We need to build the GitHub of scientific data
I was reading this article published in 2017. It had a bold claim. A scientific dataset's odds of being available drop by 17% each year. That's not just bad. It's a crisis.
Think about what that means. Every four years, half of all science data published four years before effectively vanishes. Gone. Inaccessible.
This is insane. We're living in an age where storage is cheaper than ever. Where we can save every photo we take, every tweet we post, every half-formed idea we jot down. Yet, the foundation of scientific progress—the actual data—is vanishing at an alarming rate.
It's not just biology, either. This is happening across all fields of science. And it's not because scientists don't care. It's because we've built a system that makes it hard to do the right thing.
Here's the problem: when a scientist publishes a paper, they care about the paper itself. They're incentivized to. The data? It's an afterthought. They might upload it to their university's server. Or, to a field-specific repository. But then they move on to the next idea. And when they change institutions, or when the funding for that server runs out, or when the repository decides to "upgrade" its systems... poof. The data is gone.
This wouldn't be a big deal if data didn't matter. But data is everything in science. It's the raw material from which knowledge is built. Losing data doesn't just inconvenience a few researchers. It actively hinders scientific progress.
Imagine if software worked this way. Imagine if, every time you used a library, you had to find the original developer and hope they had a copy. It would be absurd. Yet that's essentially what we're asking scientists to do.
We need to fix this. And I think the solution is surprisingly simple: we need GitHub for scientific data.
Think about what GitHub did for code. Before GitHub, sharing code was a pain. You had to set up servers. You had to manage version control. You had to figure out how to handle contributions from others. GitHub made all of that easy. It unleashed a wave of collaboration and innovation. This has transformed the software industry. Of course, there were some solutions out there, but none that stood the test of time as well as GitHub.
We need the same thing for scientific data. A single, global platform where:
Data is stored permanently.
Everything is indexed and easily searchable.
Version control is built-in.
Licensing is clear and standardized.
Forking and modifying datasets is as easy as forking a GitHub repo.

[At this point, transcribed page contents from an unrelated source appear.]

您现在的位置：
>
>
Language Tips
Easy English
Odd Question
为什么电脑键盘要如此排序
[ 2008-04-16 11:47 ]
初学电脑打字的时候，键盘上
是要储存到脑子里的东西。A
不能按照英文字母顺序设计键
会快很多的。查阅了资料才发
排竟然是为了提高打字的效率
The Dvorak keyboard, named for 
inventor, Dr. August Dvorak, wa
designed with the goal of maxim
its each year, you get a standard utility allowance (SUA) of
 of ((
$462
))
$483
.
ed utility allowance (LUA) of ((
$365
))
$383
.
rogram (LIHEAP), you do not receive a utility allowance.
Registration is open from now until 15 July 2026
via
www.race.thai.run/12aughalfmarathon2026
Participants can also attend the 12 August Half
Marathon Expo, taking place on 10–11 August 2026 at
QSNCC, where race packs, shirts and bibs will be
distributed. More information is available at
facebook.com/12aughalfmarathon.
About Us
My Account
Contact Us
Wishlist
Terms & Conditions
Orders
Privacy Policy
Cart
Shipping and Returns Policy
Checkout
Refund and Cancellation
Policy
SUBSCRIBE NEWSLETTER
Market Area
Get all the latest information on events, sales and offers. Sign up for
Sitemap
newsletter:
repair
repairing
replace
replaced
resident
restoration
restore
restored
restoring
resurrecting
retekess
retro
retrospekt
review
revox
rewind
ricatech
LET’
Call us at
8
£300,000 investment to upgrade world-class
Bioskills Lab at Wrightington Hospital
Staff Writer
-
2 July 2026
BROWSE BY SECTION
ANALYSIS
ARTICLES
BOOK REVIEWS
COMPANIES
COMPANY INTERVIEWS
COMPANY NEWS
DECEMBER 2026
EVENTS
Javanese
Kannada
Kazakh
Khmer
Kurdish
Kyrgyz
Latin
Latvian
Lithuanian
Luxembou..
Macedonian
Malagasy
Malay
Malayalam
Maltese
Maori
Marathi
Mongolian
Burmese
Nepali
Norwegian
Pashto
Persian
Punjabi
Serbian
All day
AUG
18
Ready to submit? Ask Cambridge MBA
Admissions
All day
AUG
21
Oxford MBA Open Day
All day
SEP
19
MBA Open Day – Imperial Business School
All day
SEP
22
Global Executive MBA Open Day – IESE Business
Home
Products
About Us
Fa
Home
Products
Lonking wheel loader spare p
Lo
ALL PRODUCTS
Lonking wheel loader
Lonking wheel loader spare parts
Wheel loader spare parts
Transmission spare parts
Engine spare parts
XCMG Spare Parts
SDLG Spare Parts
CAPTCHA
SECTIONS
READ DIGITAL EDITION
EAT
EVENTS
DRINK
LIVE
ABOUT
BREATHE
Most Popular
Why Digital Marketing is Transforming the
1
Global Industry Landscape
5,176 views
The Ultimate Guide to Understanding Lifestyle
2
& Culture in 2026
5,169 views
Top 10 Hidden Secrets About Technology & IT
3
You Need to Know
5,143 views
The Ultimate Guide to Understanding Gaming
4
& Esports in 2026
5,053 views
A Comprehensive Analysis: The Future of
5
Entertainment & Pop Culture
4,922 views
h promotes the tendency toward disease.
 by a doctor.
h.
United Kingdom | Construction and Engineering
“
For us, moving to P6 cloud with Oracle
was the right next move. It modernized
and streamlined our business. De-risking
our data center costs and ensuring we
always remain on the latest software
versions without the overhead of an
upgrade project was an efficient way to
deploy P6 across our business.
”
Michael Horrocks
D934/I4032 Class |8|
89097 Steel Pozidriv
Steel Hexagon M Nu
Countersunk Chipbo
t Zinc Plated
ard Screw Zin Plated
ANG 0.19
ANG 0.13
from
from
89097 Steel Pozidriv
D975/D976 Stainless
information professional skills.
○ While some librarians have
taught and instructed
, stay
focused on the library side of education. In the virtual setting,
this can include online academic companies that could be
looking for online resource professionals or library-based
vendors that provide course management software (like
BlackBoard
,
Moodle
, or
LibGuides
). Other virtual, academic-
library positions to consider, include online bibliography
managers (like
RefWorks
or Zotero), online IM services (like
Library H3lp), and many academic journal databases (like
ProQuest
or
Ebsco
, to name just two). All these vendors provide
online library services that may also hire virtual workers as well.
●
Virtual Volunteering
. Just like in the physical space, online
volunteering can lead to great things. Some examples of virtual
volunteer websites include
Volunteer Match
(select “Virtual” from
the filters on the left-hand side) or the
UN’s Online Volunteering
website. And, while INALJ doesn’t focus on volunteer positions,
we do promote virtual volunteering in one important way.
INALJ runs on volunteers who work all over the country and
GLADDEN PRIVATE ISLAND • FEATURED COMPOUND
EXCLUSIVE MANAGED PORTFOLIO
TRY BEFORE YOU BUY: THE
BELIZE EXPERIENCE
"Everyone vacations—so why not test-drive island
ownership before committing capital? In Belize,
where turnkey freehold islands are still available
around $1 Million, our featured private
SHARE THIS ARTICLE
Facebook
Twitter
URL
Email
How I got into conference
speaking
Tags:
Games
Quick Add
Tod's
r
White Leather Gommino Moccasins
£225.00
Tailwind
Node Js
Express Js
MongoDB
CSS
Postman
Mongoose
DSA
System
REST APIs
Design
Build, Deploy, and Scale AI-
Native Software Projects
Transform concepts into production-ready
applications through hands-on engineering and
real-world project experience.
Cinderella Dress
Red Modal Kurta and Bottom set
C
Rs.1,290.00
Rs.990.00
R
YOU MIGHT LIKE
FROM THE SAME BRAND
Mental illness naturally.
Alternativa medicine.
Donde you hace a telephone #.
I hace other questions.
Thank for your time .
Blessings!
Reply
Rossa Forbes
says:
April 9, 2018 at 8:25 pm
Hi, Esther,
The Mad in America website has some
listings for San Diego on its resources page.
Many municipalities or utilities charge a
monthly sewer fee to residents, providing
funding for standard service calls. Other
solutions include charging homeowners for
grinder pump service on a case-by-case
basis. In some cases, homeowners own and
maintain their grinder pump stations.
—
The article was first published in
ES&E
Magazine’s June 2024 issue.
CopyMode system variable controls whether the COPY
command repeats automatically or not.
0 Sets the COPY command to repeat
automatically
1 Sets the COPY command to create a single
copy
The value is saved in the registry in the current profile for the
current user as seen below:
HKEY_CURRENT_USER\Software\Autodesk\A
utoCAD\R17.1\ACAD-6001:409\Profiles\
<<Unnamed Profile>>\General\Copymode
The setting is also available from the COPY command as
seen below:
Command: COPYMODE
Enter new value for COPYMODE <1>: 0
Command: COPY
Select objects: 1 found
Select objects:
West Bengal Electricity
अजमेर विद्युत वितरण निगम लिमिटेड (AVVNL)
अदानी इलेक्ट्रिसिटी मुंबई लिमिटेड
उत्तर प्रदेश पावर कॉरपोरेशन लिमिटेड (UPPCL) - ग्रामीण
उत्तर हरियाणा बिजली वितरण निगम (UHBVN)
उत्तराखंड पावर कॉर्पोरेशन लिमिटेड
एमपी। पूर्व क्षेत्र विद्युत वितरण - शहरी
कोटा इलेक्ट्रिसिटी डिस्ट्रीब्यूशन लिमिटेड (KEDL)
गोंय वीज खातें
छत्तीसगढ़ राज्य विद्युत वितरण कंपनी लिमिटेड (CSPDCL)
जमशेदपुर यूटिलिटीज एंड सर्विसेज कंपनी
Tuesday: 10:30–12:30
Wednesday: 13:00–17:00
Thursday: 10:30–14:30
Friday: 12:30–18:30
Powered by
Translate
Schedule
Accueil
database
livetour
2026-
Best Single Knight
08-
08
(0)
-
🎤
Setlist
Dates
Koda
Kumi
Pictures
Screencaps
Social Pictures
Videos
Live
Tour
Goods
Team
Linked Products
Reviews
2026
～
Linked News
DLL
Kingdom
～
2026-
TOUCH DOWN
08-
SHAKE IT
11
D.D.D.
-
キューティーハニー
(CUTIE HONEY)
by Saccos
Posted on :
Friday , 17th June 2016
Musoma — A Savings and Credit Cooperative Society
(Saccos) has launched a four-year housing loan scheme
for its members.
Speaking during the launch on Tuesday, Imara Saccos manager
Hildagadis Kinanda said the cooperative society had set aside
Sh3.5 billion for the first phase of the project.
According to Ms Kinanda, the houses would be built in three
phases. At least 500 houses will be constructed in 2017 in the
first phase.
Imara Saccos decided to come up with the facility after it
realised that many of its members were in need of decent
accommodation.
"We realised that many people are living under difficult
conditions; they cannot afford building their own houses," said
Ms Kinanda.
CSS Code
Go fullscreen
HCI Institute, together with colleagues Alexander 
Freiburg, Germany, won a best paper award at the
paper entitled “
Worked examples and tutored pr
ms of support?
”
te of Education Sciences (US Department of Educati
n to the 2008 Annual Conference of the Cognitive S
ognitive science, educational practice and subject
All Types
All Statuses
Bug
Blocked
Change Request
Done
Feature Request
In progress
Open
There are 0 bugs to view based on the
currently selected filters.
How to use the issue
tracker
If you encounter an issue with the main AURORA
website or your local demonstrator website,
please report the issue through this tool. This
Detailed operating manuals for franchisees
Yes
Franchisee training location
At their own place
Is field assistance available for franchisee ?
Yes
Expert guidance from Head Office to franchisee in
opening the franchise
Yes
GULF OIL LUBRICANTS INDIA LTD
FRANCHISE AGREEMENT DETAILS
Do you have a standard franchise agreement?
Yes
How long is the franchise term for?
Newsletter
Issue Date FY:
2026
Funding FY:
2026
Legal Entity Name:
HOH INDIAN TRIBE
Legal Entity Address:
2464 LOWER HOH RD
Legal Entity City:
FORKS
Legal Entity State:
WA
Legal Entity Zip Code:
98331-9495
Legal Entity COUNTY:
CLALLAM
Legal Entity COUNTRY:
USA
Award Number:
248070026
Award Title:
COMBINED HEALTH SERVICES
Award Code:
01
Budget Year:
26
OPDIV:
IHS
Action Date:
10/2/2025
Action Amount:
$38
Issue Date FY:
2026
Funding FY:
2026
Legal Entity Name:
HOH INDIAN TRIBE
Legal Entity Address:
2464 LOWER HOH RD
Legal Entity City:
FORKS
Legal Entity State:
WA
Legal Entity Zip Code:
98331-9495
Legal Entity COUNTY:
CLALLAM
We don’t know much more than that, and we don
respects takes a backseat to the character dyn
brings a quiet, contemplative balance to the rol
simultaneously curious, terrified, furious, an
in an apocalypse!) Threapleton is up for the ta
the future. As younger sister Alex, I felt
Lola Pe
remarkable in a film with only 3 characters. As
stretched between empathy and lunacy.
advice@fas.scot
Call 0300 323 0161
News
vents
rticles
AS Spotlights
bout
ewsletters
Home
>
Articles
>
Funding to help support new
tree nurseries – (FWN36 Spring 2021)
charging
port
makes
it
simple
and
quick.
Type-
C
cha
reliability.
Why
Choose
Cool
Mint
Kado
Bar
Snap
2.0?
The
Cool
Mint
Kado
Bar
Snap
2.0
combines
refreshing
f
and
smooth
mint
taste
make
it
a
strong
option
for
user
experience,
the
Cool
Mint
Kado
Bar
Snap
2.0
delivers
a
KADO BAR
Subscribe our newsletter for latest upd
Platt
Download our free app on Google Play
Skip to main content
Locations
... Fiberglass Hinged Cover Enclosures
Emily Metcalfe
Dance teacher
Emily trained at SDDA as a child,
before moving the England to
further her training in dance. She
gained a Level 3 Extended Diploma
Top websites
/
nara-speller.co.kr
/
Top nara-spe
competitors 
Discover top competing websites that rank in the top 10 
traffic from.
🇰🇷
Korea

This isn't just a nice-to-have. It's essential for the future of science. Because right now, we're building on quicksand. Each new study, each new discovery, is relying on data that might not be there in a few years. We're creating a house of cards that's destined to collapse.
Some will argue that we already have solutions for this. There are field-specific repositories, institutional databases, and even some attempts at cross-disciplinary platforms. But none of them could solve the whole problem. They're fragmented and hard to use. They lack the network effects that made GitHub so powerful.
We need a single, universal platform. It should be the default place to store and share scientific data. A platform so easy to use, so obviously beneficial that not using it would seem crazy.
This isn't just about making scientists' lives easier. It's about accelerating the pace of scientific progress itself. It's about solving big problems faster.
We need to build the GitHub of scientific data.